GIVEN DATA:
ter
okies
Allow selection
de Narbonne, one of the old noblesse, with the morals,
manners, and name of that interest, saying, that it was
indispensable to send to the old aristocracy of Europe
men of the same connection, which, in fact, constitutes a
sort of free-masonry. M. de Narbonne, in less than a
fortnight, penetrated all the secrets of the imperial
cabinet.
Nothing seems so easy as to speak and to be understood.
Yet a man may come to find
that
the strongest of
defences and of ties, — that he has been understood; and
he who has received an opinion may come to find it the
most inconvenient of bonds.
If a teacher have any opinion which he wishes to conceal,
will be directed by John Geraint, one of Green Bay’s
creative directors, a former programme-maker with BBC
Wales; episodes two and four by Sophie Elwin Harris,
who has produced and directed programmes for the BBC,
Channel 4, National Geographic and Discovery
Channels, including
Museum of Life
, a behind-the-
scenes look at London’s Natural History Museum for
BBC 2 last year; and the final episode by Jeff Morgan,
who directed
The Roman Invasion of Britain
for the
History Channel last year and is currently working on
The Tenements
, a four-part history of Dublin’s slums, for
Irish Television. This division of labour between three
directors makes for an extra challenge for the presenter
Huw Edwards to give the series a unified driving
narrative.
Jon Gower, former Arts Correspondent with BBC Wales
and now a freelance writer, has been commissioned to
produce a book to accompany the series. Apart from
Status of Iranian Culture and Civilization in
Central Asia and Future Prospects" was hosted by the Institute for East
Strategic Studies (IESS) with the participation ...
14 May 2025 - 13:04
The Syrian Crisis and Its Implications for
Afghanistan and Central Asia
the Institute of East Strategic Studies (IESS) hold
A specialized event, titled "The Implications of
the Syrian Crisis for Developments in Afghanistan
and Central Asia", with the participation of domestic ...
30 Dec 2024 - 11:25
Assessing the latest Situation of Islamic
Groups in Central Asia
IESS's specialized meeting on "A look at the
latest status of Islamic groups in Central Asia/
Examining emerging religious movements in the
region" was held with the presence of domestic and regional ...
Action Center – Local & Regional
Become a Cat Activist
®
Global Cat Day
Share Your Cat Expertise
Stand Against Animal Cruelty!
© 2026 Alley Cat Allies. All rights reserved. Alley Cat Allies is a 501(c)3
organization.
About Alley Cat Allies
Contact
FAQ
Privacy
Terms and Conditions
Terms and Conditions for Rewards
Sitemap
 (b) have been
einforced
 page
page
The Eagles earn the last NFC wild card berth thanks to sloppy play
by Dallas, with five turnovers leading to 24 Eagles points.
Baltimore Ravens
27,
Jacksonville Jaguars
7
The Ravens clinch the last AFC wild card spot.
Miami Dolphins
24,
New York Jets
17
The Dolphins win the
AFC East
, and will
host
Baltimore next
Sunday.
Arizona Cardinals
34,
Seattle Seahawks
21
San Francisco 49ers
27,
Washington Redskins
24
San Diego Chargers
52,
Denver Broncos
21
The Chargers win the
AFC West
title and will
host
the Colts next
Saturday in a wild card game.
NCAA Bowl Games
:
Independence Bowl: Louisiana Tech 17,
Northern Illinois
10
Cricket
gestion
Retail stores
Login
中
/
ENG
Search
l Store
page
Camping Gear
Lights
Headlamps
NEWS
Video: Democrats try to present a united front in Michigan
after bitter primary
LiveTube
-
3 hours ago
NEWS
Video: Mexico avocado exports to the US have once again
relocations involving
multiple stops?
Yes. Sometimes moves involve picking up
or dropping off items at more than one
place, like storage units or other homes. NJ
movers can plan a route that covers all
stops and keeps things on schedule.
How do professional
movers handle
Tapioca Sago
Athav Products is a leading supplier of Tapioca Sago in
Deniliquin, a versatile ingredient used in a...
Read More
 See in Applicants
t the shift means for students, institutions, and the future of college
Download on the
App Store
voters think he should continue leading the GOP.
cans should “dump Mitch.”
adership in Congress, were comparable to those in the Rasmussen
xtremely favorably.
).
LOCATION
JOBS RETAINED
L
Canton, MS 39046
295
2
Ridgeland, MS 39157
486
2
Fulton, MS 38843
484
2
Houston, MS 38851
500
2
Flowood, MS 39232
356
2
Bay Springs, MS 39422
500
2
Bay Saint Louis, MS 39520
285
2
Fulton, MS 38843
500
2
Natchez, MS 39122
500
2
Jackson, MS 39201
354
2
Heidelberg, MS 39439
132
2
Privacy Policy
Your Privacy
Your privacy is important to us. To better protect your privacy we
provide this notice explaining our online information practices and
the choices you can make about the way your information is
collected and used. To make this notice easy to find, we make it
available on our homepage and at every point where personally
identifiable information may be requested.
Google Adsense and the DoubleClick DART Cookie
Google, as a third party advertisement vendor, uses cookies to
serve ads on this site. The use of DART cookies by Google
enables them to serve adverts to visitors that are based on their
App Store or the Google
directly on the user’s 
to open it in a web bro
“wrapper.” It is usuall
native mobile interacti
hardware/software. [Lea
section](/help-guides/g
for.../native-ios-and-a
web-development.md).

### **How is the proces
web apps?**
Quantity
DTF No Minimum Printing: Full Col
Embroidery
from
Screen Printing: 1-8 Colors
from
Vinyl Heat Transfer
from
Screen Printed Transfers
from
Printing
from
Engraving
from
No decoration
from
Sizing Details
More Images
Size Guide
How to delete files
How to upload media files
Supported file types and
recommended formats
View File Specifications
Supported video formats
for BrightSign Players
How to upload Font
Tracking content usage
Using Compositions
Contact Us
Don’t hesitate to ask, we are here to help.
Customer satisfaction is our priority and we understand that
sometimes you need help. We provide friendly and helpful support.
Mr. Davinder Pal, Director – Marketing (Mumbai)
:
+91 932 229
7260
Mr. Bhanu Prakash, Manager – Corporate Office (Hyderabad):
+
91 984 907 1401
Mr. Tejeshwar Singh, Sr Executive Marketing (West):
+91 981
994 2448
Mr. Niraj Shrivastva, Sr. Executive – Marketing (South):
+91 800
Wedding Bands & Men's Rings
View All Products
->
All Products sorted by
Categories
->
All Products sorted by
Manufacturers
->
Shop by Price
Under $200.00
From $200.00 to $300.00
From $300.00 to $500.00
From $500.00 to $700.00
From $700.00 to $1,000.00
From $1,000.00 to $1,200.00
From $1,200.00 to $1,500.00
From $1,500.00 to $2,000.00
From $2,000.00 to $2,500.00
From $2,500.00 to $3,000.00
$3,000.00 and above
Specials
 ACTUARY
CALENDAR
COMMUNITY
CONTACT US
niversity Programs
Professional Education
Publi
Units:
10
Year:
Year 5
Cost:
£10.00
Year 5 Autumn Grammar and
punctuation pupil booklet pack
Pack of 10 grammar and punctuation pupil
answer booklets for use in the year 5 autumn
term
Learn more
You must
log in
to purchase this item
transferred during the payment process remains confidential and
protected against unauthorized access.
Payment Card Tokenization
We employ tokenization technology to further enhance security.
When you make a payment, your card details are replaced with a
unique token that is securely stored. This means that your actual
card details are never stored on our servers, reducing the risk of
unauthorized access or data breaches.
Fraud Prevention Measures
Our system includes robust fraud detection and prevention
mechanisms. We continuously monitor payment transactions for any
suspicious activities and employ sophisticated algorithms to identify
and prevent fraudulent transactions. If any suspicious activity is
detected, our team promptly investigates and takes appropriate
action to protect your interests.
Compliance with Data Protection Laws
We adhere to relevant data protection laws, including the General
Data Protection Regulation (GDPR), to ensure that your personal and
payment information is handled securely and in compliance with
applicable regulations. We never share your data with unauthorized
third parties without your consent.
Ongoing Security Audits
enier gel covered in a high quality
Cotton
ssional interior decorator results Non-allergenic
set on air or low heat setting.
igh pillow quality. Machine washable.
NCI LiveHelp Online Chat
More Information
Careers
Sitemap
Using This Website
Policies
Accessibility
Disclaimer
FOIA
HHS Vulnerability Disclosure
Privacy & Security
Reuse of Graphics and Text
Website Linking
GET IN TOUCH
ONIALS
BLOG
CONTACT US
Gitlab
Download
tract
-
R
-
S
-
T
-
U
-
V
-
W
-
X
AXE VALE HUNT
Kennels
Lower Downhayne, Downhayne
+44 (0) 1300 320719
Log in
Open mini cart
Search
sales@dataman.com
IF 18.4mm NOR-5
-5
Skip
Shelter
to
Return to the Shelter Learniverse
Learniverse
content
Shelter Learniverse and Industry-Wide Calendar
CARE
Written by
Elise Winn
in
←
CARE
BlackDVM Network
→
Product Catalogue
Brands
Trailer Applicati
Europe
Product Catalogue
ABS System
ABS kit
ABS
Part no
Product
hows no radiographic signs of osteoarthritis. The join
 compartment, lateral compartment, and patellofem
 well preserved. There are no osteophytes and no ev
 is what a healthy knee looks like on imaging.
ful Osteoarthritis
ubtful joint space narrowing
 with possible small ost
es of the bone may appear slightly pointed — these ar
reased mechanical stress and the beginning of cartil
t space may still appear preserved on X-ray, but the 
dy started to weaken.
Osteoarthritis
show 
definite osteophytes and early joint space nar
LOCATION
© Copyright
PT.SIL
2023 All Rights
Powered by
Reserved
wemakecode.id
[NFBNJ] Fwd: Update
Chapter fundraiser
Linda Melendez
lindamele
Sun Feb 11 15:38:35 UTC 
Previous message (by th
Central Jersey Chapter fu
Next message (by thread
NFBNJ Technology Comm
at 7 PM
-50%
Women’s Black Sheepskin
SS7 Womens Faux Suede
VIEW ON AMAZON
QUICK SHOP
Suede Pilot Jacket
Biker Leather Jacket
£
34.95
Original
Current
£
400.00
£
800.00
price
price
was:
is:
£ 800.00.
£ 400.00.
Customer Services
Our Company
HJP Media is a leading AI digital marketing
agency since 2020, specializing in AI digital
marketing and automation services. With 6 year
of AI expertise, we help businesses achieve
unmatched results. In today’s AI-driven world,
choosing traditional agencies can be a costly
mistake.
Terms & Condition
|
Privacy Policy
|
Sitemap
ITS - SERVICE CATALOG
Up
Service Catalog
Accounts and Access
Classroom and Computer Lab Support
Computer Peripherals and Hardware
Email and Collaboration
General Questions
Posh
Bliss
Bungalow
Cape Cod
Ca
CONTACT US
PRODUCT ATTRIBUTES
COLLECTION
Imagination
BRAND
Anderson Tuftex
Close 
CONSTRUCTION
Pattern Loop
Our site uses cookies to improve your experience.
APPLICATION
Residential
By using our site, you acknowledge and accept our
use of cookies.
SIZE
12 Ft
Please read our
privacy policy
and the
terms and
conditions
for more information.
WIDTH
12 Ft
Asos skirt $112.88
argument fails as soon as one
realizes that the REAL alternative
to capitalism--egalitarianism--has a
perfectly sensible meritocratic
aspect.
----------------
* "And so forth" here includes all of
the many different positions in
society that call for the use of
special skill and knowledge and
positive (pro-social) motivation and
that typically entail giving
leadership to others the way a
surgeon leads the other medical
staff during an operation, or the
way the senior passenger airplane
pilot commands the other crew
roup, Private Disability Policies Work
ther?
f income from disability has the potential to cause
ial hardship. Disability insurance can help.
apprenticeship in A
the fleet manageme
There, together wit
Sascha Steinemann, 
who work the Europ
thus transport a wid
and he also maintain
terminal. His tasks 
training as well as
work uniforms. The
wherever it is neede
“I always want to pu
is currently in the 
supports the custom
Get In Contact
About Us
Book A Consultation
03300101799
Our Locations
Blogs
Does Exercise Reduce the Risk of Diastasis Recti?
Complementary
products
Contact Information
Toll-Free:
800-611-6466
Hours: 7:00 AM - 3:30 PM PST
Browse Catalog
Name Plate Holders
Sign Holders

WORK ITEM: Rewrite the listing above from the line containing "### **How is the proces" down to the line containing "Don’t hesitate to ask, we are here to help.", with "Engraving" replaced by "Laser Etching" and every other word unchanged.

RESPONSE TO THIS EXERCISE:
### **How is the proces
web apps?**
Quantity
DTF No Minimum Printing: Full Col
Embroidery
from
Screen Printing: 1-8 Colors
from
Vinyl Heat Transfer
from
Screen Printed Transfers
from
Printing
from
Laser Etching
from
No decoration
from
Sizing Details
More Images
Size Guide
How to delete files
How to upload media files
Supported file types and
recommended formats
View File Specifications
Supported video formats
for BrightSign Players
How to upload Font
Tracking content usage
Using Compositions
Contact Us
Don’t hesitate to ask, we are here to help.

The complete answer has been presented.